We Had It So Good by Linda Grant

This is an enjoyable novel which raises some big themes but then rather leaves them sitting there, perhaps for the reader to take away and think about (a generous interpretation) or just because the author over reached herself.

The big themes are the misplaced optimism of the 1960s; the enduring influence of parents on children; and the self doubt of people reaching maturity in the early 21st century. When I say 'people', I mean middle class Oxford graduates, about whom this novel is predominantly written.

I actually read it on the recommendation of a friend. We were talking about music and he expressed the view that there is only good music and bad music and the 30 or so years after 1955 had been a golden age. He disagreed with those who thought pop music was just an ephemeral reflection of the times. He believed in its aesthetic value and that it could be differentiated accordingly. I mentioned something my most beloved school teacher had said. He was a product of the sixties and when he said this, in the late seventies, it was prescient. He said that he and his generation should feel a lot of guilt for what they had done with drugs.

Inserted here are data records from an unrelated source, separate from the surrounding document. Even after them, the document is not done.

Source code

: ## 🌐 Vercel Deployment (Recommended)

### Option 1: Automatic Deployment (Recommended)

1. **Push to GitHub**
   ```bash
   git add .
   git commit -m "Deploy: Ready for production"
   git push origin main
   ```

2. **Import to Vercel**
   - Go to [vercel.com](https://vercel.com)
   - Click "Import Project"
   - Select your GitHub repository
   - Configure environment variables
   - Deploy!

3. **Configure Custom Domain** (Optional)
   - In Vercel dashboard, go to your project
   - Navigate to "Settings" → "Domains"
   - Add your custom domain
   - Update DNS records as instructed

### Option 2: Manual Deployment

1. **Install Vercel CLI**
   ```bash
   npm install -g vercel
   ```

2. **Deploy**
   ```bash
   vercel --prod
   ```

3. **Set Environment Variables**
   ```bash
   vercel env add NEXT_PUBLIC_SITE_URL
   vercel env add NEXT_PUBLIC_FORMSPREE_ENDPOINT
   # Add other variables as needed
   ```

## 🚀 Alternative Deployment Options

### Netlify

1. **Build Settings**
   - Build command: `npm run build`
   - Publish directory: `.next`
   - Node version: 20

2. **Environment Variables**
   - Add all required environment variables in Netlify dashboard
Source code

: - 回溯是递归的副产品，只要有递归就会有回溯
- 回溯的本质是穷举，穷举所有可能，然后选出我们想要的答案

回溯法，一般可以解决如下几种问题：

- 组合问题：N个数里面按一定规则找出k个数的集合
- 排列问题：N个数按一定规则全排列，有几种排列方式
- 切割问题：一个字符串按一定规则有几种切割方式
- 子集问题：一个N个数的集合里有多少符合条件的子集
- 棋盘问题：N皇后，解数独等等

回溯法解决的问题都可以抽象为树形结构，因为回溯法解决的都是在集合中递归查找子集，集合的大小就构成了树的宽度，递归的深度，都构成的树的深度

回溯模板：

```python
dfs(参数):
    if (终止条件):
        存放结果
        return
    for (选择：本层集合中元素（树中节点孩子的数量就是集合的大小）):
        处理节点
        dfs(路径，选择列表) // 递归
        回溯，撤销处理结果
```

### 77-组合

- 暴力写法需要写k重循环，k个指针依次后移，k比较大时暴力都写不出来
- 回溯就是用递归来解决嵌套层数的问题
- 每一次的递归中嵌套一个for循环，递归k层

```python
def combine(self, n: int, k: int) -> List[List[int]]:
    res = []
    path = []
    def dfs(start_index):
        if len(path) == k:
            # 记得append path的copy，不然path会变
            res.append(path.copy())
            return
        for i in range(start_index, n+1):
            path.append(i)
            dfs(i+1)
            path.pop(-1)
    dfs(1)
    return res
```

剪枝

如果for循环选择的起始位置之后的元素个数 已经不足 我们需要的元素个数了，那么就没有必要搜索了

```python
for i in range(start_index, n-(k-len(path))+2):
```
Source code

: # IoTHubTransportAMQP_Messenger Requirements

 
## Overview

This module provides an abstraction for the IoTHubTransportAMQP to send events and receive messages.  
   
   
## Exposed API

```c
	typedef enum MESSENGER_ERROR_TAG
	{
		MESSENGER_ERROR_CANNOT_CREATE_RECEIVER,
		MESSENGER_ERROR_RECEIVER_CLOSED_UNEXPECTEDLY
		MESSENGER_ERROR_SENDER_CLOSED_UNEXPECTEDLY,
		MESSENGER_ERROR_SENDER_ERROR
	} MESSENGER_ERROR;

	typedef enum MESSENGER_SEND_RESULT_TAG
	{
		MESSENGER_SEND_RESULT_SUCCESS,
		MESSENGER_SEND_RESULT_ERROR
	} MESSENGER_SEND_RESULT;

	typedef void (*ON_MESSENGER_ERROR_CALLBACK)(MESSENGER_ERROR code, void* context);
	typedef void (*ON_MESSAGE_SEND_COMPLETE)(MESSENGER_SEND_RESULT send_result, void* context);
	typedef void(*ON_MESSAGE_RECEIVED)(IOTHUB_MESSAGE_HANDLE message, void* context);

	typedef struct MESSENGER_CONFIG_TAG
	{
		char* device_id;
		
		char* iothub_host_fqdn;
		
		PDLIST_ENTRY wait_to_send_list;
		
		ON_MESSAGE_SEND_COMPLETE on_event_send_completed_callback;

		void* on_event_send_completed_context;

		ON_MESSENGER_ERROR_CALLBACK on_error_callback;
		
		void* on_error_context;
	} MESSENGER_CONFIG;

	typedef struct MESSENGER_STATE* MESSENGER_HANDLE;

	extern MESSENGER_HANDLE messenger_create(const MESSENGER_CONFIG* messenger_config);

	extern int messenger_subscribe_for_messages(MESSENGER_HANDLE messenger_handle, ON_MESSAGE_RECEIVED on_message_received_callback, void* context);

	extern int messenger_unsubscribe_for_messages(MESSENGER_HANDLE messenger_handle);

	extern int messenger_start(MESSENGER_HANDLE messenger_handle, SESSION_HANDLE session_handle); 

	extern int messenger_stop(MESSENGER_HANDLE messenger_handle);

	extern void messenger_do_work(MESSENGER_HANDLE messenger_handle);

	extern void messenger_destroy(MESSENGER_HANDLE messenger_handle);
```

He died very young, of lung cancer. But I still think of him often.

This is a small aspect of the novel but the larger idea, that the generations that followed the war have all been looking for a defining purpose equal to that which fell to their parents, is central.

There are some quibbles - would someone arriving in LA after driving all the way across America really be  all that amazed by a barbecue? Are some of the characters a bit two dimensional?

But it is an engrossing read, well paced, with some interesting ideas behind the story.